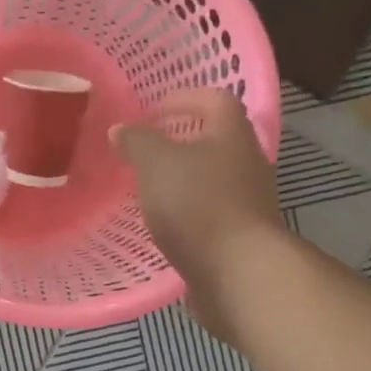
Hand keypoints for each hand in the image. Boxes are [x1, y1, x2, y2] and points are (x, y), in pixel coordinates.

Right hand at [112, 89, 284, 343]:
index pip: (214, 99)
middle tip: (144, 148)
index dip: (183, 98)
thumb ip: (137, 141)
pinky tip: (162, 221)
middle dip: (180, 140)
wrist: (239, 272)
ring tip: (147, 186)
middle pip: (215, 138)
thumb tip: (121, 129)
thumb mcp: (156, 163)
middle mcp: (247, 162)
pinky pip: (211, 210)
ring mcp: (249, 200)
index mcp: (231, 134)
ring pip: (212, 176)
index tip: (151, 111)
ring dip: (182, 177)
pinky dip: (187, 209)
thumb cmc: (198, 204)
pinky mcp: (241, 234)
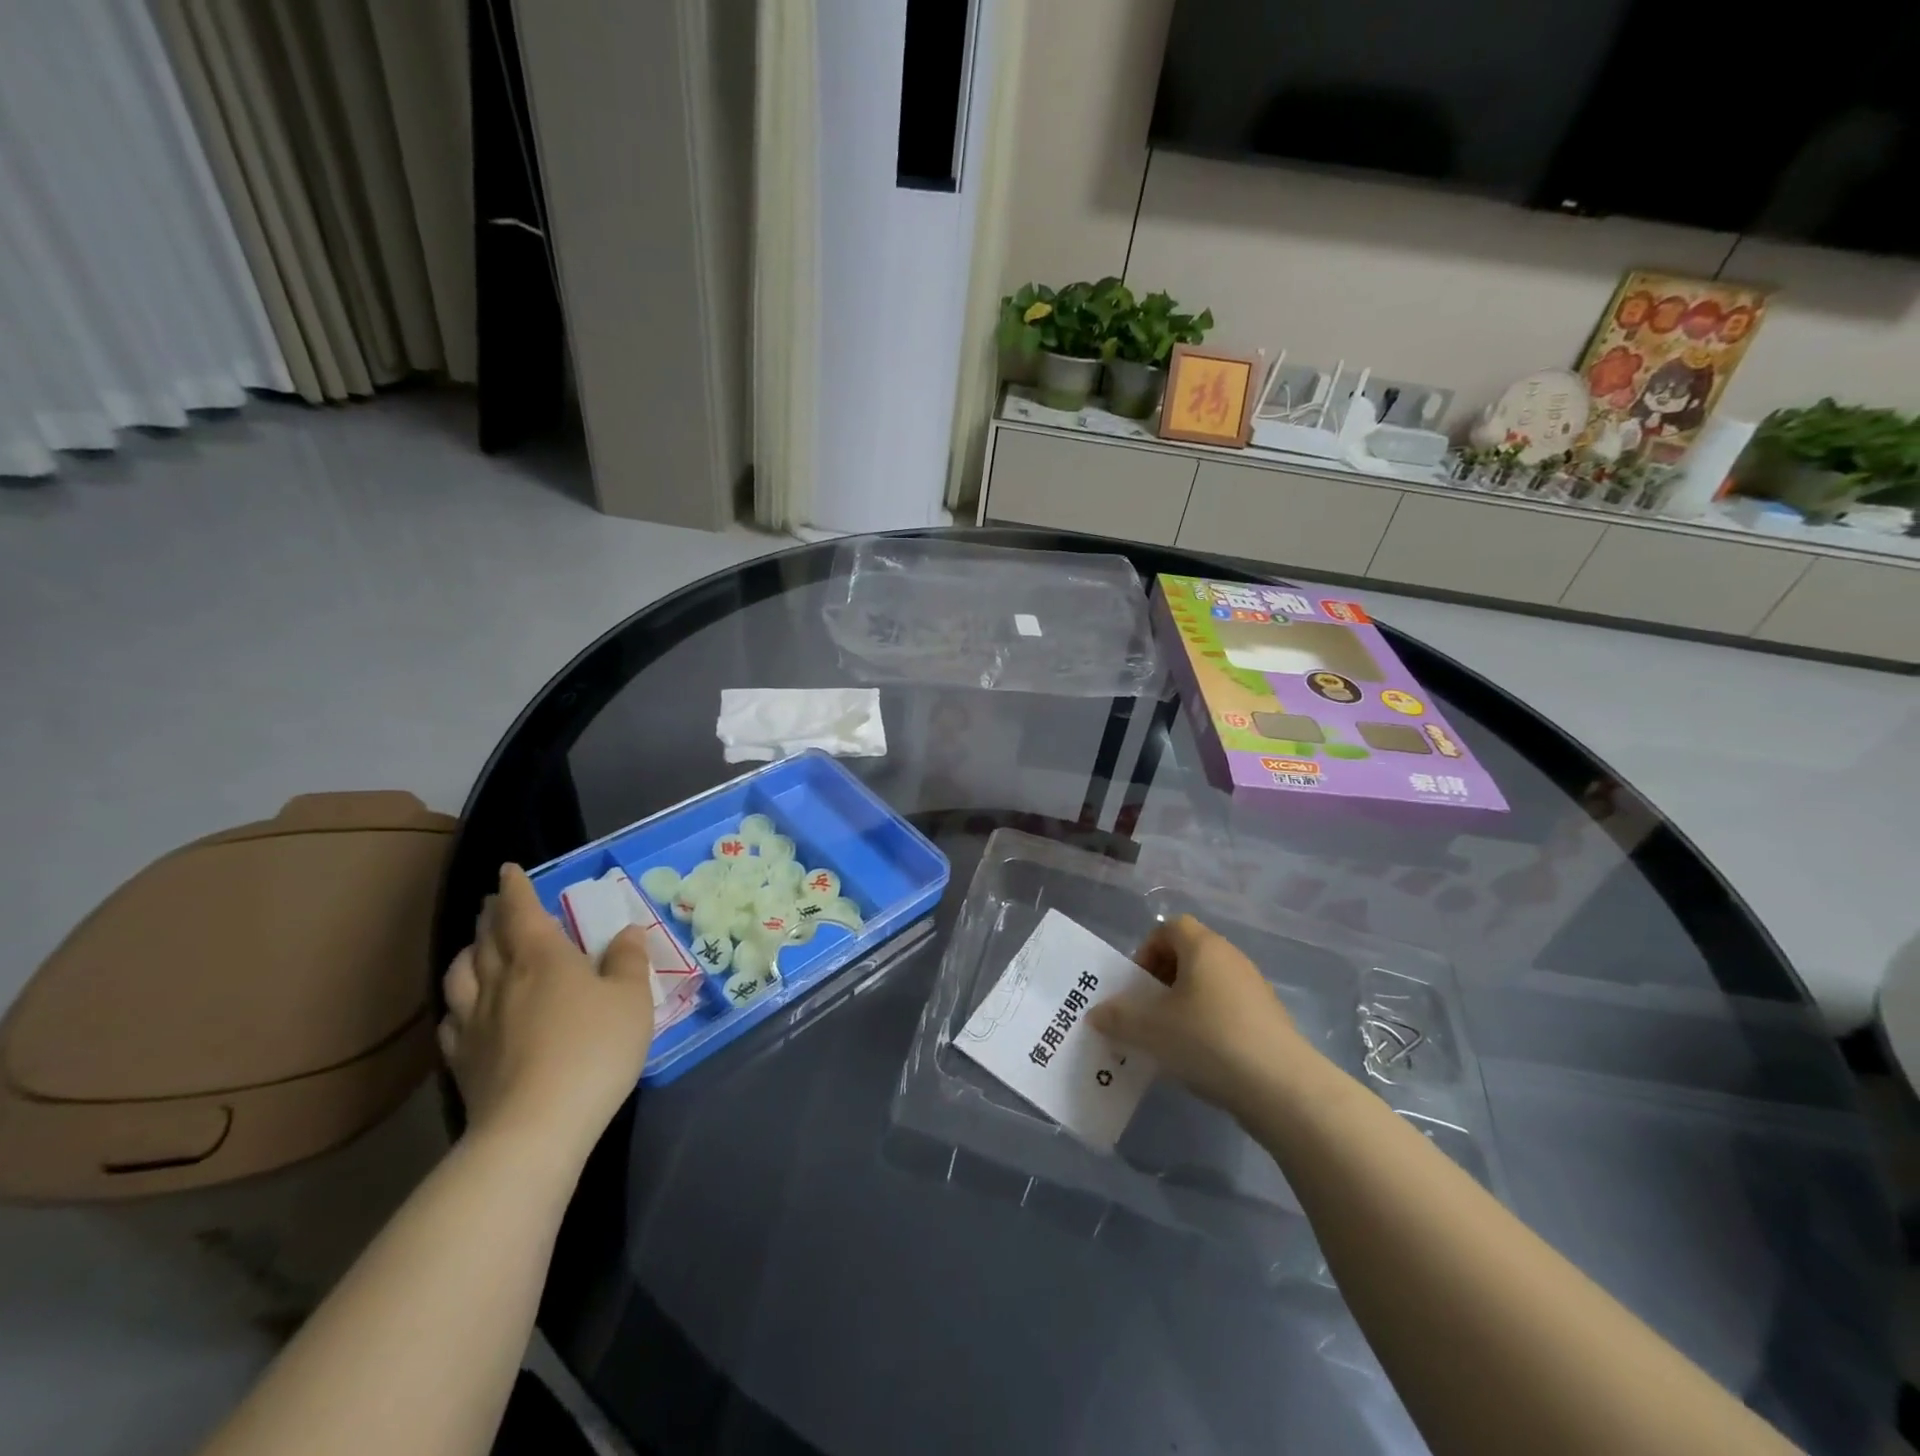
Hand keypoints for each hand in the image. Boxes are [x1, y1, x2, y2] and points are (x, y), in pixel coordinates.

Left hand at [439, 865, 655, 1164]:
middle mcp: (502, 980)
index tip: (508, 871)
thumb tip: (626, 931)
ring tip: (475, 948)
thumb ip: (629, 961)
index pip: (522, 911)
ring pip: (460, 975)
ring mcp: (475, 1021)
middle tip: (494, 904)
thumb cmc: (594, 1048)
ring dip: (467, 953)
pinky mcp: (462, 1059)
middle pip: (488, 939)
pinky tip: (463, 1009)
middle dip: (491, 916)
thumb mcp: (632, 999)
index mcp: (543, 957)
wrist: (537, 1125)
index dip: (515, 888)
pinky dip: (456, 1002)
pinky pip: (451, 1019)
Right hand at [1087, 915, 1310, 1114]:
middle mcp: (1231, 958)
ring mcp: (1255, 989)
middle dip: (1163, 980)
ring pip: (1208, 984)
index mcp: (1203, 947)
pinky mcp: (1269, 1020)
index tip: (1138, 985)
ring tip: (1171, 1041)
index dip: (1147, 950)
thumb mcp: (1150, 1030)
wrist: (1282, 1087)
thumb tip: (1096, 1014)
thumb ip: (1118, 1018)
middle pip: (1188, 954)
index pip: (1169, 927)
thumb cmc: (1208, 1040)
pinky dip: (1210, 1025)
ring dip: (1185, 1005)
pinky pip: (1228, 1009)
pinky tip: (1202, 1058)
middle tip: (1148, 1013)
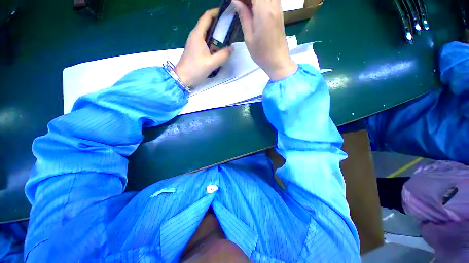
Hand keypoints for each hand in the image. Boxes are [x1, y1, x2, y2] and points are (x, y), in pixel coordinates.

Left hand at [175, 9, 232, 86]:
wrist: (182, 78)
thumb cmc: (195, 69)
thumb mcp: (211, 63)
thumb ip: (223, 55)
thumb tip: (232, 48)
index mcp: (198, 34)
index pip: (207, 16)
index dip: (217, 13)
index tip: (227, 15)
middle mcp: (195, 35)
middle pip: (207, 23)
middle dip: (219, 24)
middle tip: (230, 28)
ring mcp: (195, 42)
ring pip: (207, 33)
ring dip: (216, 34)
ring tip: (227, 38)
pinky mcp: (195, 49)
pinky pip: (205, 42)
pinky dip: (213, 42)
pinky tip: (219, 49)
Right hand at [233, 0, 297, 80]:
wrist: (278, 61)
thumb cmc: (262, 53)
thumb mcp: (249, 37)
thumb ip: (243, 16)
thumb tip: (236, 1)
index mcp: (264, 11)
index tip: (236, 3)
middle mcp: (273, 5)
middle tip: (240, 6)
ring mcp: (278, 8)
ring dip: (255, 1)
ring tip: (247, 8)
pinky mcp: (280, 13)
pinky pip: (271, 0)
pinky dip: (261, 2)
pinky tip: (254, 9)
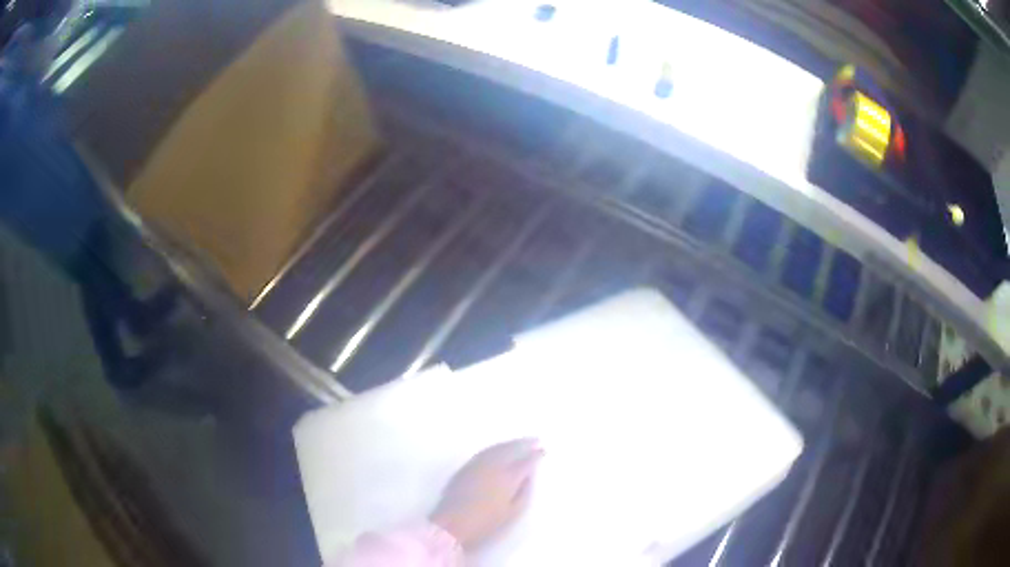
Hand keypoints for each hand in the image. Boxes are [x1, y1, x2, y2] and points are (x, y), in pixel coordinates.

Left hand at [430, 438, 543, 550]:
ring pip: (496, 448)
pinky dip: (495, 448)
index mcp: (508, 477)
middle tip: (535, 439)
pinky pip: (484, 452)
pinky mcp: (464, 468)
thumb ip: (524, 491)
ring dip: (509, 443)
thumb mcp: (513, 512)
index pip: (526, 461)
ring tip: (519, 441)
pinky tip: (498, 450)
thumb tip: (528, 476)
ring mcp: (477, 464)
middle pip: (510, 449)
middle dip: (523, 443)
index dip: (535, 455)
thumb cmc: (487, 522)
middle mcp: (493, 465)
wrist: (452, 524)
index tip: (543, 450)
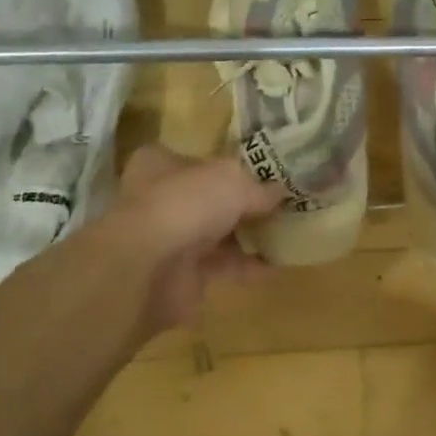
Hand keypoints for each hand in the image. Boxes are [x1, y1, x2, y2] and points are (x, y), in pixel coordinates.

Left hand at [109, 145, 283, 334]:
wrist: (147, 269)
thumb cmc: (185, 204)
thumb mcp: (233, 181)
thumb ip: (259, 187)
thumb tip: (282, 190)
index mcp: (160, 165)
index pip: (197, 160)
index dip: (228, 165)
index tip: (263, 173)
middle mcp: (161, 199)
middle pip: (209, 199)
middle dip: (243, 204)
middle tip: (282, 204)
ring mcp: (169, 240)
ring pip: (216, 234)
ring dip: (249, 236)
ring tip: (288, 233)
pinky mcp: (181, 276)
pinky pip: (222, 267)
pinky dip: (249, 267)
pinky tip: (279, 265)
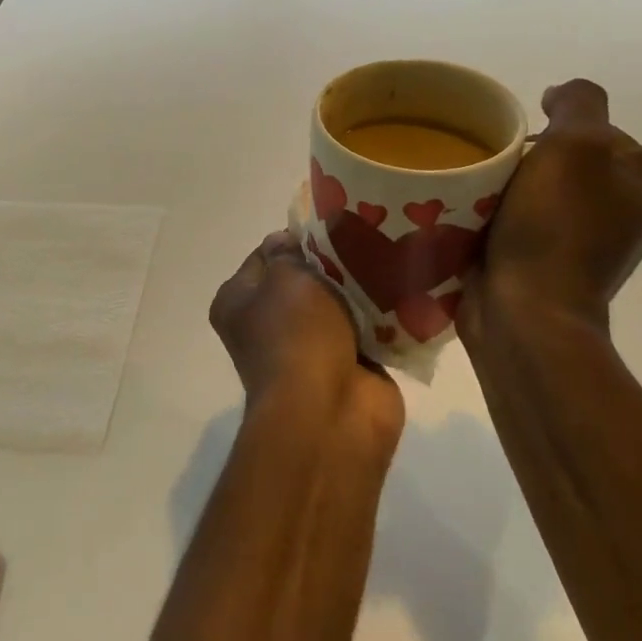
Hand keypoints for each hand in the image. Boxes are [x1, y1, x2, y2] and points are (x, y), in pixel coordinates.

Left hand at [210, 230, 402, 439]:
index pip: (267, 254)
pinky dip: (384, 317)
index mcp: (237, 301)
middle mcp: (267, 324)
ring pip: (341, 302)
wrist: (331, 412)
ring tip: (390, 262)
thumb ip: (291, 251)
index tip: (332, 228)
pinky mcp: (349, 366)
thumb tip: (295, 243)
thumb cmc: (297, 334)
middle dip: (336, 262)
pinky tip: (404, 292)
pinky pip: (369, 329)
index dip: (298, 238)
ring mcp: (309, 347)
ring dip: (363, 289)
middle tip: (368, 242)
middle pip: (307, 277)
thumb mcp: (286, 276)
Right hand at [459, 79, 641, 340]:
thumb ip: (579, 102)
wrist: (525, 311)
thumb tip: (559, 98)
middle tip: (502, 169)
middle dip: (532, 157)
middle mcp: (632, 209)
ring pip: (541, 186)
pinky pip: (523, 217)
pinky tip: (479, 217)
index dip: (562, 130)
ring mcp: (591, 239)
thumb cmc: (559, 226)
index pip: (604, 130)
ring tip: (483, 193)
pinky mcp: (552, 260)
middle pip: (569, 157)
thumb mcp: (577, 143)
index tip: (531, 146)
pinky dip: (501, 212)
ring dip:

Task prompt -> Lines wanted from the entries above: the one with "middle dip: (523, 443)", the one with "pinky tip: (279, 265)", and all lines between. Please copy them exactly, without the pictures and without anything else.

Answer box ->
middle dip: (523, 443)
index dip: (535, 455)
thumb cmc: (487, 522)
middle mcp: (493, 465)
wrist: (452, 524)
index tip: (543, 450)
Hand keypoints for each hand in the image. Boxes are [x1, y1, x2, y2] and points are (x, y), in pixel coordinates.

Left hand at [109, 145, 283, 334]:
wrist: (147, 269)
thumb cmc: (185, 204)
thumb mcp: (233, 181)
thumb ip: (259, 187)
thumb tip: (282, 190)
index mcp: (160, 165)
index pip: (197, 160)
index dip: (228, 165)
index tip: (263, 173)
middle mcp: (161, 199)
middle pip: (209, 199)
middle dip: (243, 204)
middle tip: (282, 204)
ring mcp: (169, 240)
ring pip: (216, 234)
ring dip: (249, 236)
ring tip: (288, 233)
pinky mcp: (181, 276)
pinky pip: (222, 267)
pinky dip: (249, 267)
pinky tip: (279, 265)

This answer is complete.